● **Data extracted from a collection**
----------
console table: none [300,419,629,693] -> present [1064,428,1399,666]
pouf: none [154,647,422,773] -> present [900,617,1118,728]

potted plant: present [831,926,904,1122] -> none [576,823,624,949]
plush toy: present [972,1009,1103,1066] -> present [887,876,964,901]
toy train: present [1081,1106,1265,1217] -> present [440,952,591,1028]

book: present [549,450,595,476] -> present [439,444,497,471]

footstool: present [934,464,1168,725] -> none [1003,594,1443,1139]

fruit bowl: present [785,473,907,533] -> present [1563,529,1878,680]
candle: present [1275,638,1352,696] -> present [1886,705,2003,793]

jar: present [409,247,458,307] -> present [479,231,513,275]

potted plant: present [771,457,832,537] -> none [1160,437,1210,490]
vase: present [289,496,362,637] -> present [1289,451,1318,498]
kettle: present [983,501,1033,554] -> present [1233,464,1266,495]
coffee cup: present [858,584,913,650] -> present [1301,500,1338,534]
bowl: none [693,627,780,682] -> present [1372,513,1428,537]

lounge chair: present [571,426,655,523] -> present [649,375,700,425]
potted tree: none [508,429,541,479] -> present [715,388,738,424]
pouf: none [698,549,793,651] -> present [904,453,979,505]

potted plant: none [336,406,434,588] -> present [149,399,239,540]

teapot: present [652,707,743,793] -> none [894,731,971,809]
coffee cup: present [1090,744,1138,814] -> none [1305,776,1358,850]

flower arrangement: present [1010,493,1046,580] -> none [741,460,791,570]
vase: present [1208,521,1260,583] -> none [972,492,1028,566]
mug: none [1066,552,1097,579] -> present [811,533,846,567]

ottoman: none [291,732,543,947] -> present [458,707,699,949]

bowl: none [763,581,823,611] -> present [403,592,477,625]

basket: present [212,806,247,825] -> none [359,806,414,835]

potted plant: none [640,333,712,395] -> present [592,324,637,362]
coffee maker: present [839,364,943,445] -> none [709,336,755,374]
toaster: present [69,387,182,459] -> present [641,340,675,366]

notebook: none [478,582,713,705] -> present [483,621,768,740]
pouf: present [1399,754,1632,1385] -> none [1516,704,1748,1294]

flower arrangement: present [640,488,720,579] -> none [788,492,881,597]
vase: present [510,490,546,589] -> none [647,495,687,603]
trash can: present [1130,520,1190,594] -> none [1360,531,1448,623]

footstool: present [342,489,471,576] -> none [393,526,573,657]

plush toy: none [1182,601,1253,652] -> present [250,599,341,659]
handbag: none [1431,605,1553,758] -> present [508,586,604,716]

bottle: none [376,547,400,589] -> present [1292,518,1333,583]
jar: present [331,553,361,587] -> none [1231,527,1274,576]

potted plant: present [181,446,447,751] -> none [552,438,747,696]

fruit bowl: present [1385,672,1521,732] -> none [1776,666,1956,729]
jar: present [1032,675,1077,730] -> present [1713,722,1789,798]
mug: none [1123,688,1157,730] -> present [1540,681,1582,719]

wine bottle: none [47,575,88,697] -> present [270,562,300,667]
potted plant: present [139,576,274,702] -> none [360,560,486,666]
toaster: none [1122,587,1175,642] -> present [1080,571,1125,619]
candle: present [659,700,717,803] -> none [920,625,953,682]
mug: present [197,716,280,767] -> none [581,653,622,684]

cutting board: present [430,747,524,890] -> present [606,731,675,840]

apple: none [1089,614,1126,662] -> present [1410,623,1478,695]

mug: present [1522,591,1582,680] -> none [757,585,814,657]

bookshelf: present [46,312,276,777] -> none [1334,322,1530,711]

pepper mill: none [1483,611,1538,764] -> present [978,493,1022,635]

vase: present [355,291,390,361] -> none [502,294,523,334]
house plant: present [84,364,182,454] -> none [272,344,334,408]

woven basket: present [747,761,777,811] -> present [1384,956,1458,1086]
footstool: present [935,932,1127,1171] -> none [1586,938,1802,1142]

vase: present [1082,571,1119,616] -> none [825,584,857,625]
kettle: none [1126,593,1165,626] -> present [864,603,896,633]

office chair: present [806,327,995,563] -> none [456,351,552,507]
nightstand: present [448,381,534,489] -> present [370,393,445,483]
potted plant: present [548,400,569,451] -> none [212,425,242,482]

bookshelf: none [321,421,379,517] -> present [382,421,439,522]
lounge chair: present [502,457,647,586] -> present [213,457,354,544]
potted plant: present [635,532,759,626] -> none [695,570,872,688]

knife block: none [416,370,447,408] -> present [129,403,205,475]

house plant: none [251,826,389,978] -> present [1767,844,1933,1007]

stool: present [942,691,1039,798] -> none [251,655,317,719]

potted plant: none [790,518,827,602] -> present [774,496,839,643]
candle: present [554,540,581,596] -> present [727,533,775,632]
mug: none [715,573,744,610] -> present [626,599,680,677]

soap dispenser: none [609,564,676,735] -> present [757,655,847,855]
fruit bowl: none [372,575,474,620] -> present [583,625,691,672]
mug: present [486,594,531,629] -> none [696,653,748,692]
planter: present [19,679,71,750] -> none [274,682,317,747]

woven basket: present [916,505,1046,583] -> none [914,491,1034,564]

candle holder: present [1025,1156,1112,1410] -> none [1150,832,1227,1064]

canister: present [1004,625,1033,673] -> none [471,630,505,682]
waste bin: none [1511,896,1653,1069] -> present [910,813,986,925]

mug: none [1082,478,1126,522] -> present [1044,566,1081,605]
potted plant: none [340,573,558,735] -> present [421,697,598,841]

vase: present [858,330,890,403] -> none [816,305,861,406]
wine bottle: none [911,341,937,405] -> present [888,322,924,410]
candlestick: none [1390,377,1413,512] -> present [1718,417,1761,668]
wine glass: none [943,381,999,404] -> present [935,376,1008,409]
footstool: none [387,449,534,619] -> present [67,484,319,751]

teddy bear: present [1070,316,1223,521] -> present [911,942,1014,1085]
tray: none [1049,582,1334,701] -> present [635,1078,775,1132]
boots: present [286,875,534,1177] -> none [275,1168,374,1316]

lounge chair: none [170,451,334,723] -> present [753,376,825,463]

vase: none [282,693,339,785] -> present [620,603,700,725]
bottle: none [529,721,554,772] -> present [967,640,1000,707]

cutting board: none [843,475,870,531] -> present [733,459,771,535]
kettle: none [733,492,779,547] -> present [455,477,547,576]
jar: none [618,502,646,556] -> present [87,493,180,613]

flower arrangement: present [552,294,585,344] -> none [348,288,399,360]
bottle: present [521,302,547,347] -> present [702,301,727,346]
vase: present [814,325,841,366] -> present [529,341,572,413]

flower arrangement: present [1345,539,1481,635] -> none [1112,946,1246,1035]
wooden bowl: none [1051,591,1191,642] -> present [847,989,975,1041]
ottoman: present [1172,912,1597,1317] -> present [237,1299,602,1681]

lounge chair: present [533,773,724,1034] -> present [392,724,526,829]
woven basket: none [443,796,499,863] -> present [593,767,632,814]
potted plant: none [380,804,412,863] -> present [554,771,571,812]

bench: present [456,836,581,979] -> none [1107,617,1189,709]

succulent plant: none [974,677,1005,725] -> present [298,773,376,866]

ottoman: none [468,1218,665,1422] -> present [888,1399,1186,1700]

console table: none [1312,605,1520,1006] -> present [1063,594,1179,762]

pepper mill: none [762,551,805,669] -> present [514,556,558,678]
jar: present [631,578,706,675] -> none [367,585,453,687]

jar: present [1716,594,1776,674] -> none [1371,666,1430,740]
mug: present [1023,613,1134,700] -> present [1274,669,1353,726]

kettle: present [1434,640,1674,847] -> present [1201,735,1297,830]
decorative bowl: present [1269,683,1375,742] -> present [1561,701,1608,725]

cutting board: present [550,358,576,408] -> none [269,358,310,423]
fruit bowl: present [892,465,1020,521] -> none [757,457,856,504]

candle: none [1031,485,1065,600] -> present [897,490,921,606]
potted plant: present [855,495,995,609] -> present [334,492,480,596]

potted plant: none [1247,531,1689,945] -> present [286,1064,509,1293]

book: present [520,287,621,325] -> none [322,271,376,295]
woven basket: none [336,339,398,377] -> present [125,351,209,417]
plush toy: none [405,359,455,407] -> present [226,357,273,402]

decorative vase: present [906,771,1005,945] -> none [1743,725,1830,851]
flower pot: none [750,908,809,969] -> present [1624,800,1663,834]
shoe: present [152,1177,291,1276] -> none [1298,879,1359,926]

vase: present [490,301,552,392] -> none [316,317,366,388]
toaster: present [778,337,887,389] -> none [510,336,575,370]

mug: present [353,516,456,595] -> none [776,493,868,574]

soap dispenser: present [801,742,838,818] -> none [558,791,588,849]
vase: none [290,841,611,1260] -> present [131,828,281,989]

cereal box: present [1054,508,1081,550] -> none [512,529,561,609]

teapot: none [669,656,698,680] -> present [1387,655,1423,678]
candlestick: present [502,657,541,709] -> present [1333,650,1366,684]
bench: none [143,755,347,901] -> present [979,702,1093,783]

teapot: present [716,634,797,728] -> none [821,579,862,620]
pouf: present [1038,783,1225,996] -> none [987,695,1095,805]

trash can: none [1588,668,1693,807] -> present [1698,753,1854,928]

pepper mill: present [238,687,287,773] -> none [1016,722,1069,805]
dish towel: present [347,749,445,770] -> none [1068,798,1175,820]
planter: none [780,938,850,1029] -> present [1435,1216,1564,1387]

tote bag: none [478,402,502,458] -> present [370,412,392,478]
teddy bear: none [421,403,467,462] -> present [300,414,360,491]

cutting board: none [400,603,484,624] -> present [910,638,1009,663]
----------
Among the records above, extract exactly the lines from the line with "apple: none [1089,614,1126,662]" to the line with "mug: none [715,573,744,610]", both lines included, and leave out the rest.

● **RESPONSE BELOW**
apple: none [1089,614,1126,662] -> present [1410,623,1478,695]

mug: present [1522,591,1582,680] -> none [757,585,814,657]

bookshelf: present [46,312,276,777] -> none [1334,322,1530,711]

pepper mill: none [1483,611,1538,764] -> present [978,493,1022,635]

vase: present [355,291,390,361] -> none [502,294,523,334]
house plant: present [84,364,182,454] -> none [272,344,334,408]

woven basket: present [747,761,777,811] -> present [1384,956,1458,1086]
footstool: present [935,932,1127,1171] -> none [1586,938,1802,1142]

vase: present [1082,571,1119,616] -> none [825,584,857,625]
kettle: none [1126,593,1165,626] -> present [864,603,896,633]

office chair: present [806,327,995,563] -> none [456,351,552,507]
nightstand: present [448,381,534,489] -> present [370,393,445,483]
potted plant: present [548,400,569,451] -> none [212,425,242,482]

bookshelf: none [321,421,379,517] -> present [382,421,439,522]
lounge chair: present [502,457,647,586] -> present [213,457,354,544]
potted plant: present [635,532,759,626] -> none [695,570,872,688]

knife block: none [416,370,447,408] -> present [129,403,205,475]

house plant: none [251,826,389,978] -> present [1767,844,1933,1007]

stool: present [942,691,1039,798] -> none [251,655,317,719]

potted plant: none [790,518,827,602] -> present [774,496,839,643]
candle: present [554,540,581,596] -> present [727,533,775,632]
mug: none [715,573,744,610] -> present [626,599,680,677]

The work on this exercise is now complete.